Piuttosto logico in effetti. Va bene, ora diamoci dentro! Cominciamo a cercare qualcosa per lavare le stoviglie. Ma quante bottiglie ci sono? Non agitiamoci. Andiamo con calma, una alla volta. Questo rosso è per… ci sono disegnati dei bicchieri, credo sia per il vetro. Questo... PulitRapid, mah, lasciamolo da parte. Pavibello? Splendaceto? Brillavello? Qualcuno dovrebbe scambiare due parole con gli addetti al marketing di questi prodotti per dare qualche indicazione a proposito del fattore “nome accattivante”. E questa bottiglietta blu che roba è? Scrostaben?
 
«Gialla.»
«Come, scusa?»
«Per i piatti usa quella gialla.»
«Quella gialla? Oh, ma certo. CiotolCandid!»
 
Me lo sento che dovrò darti indicazioni per tutto il pomeriggio. Meno male che eri te a dover aiutare me. Meglio se ti tengo d’occhio, partner dei miei stivali, sennò finisce che mi lavi i vestiti con la birra. Per lo meno la visuale da qui non è male. Ma cosa sto facendo? Adesso mi metto pure a guardare il sedere di Castle?
 
«Dum, da da da, dum, da da da, dum, da da da da da da da da da, dum, pa ra pa, pum, pa ra pa, pum, pa ra pa pa ra pa pa ra pa, pum. Zu za zu, zum, zu za zu, zum, Zu za zu, zu za zu, zu za zu, zum, Tril li bum, bum, tril…»
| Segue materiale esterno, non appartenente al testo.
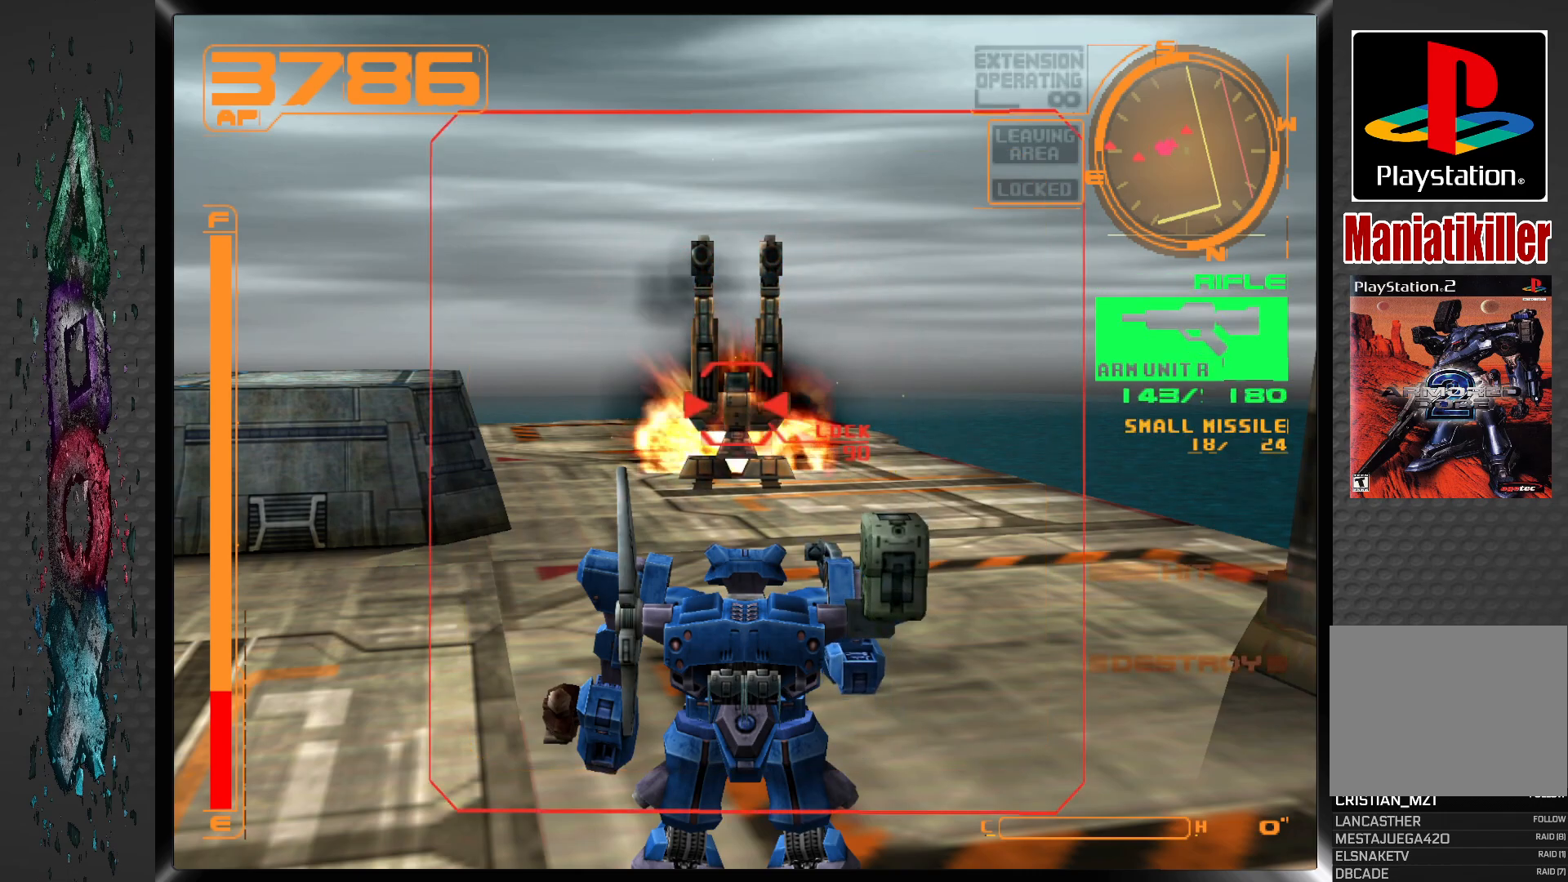
{"buttons": ["DPAD_UP", "DPAD_LEFT"], "left_stick": "center", "right_stick": "center", "events": []}
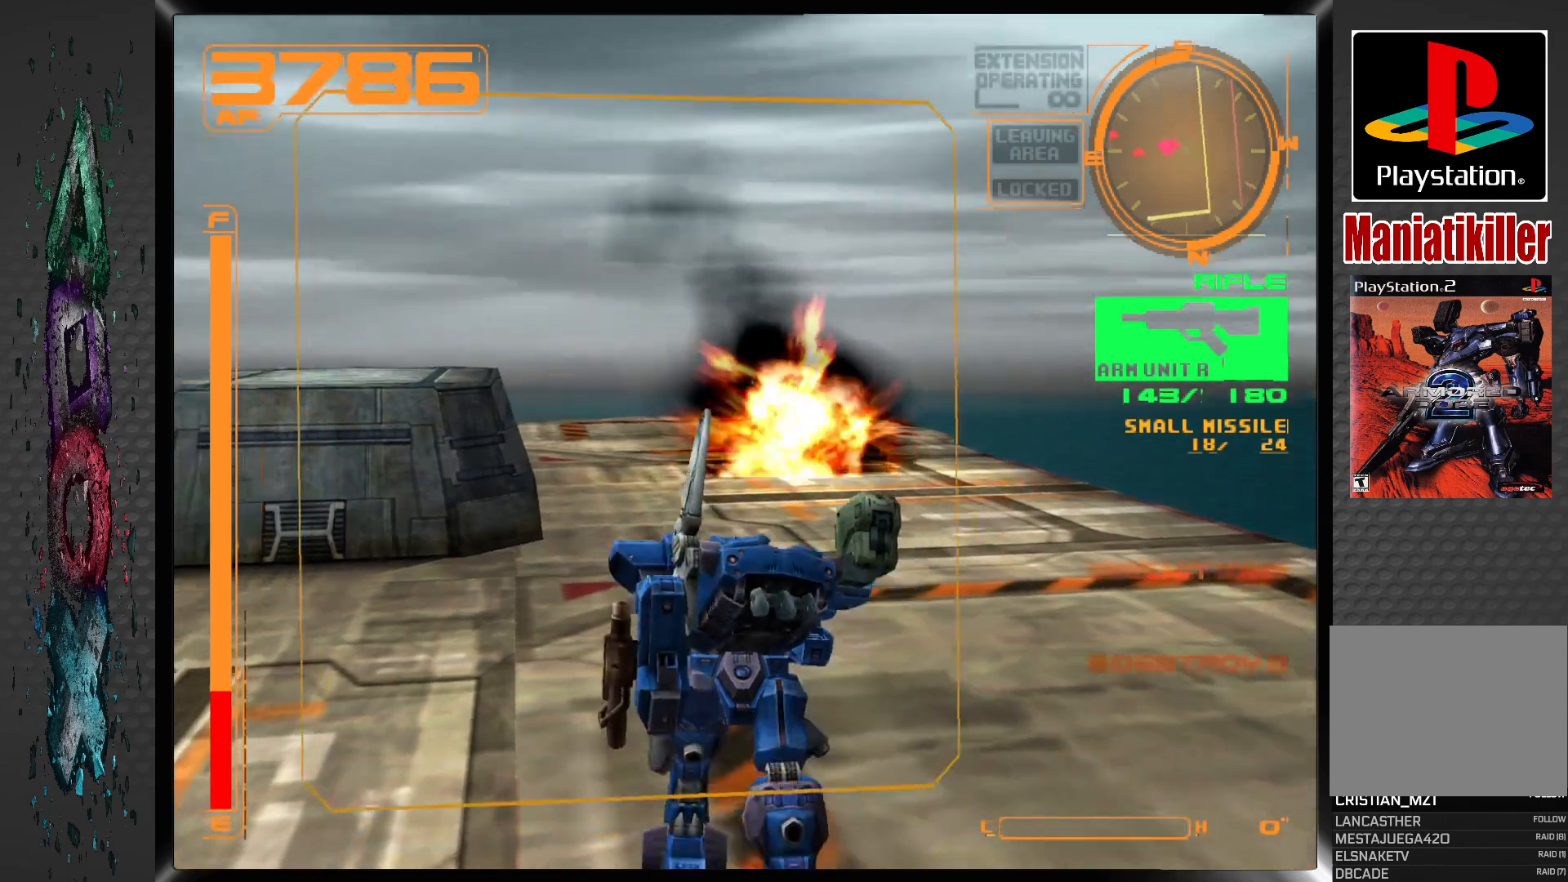
{"buttons": ["R1", "DPAD_UP", "DPAD_LEFT"], "left_stick": "center", "right_stick": "center", "events": [[350, "R1", "down"]]}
«Ehi, Doris Day? Ne hai ancora per molto?»
«La detective preferirebbe ascoltare una melodia diversa?»
«Conosci i Black Eyed Peas?»
«Qualcosa. Cosa avevi in mente?»
«È una delle prime, aspetta che non la ricordo bene. Faceva più o meno così: shut up, sh-shut up, shut up.»
«Ricevuto, capo.»
 
Bene! Apparentemente il mio proposito di non farti deprimere troppo sembrerebbe funzionare. Ti sei pure messa a cantare. Credo che quegli antidolorifici ti facciano abbassare un po’ la guardia.
Coi piatti ho finito, li lascio scolare. Direi di fare un po’ d’ordine nel salotto ora, dato che sembra un campo di battaglia. C’era meno confusione al cimit…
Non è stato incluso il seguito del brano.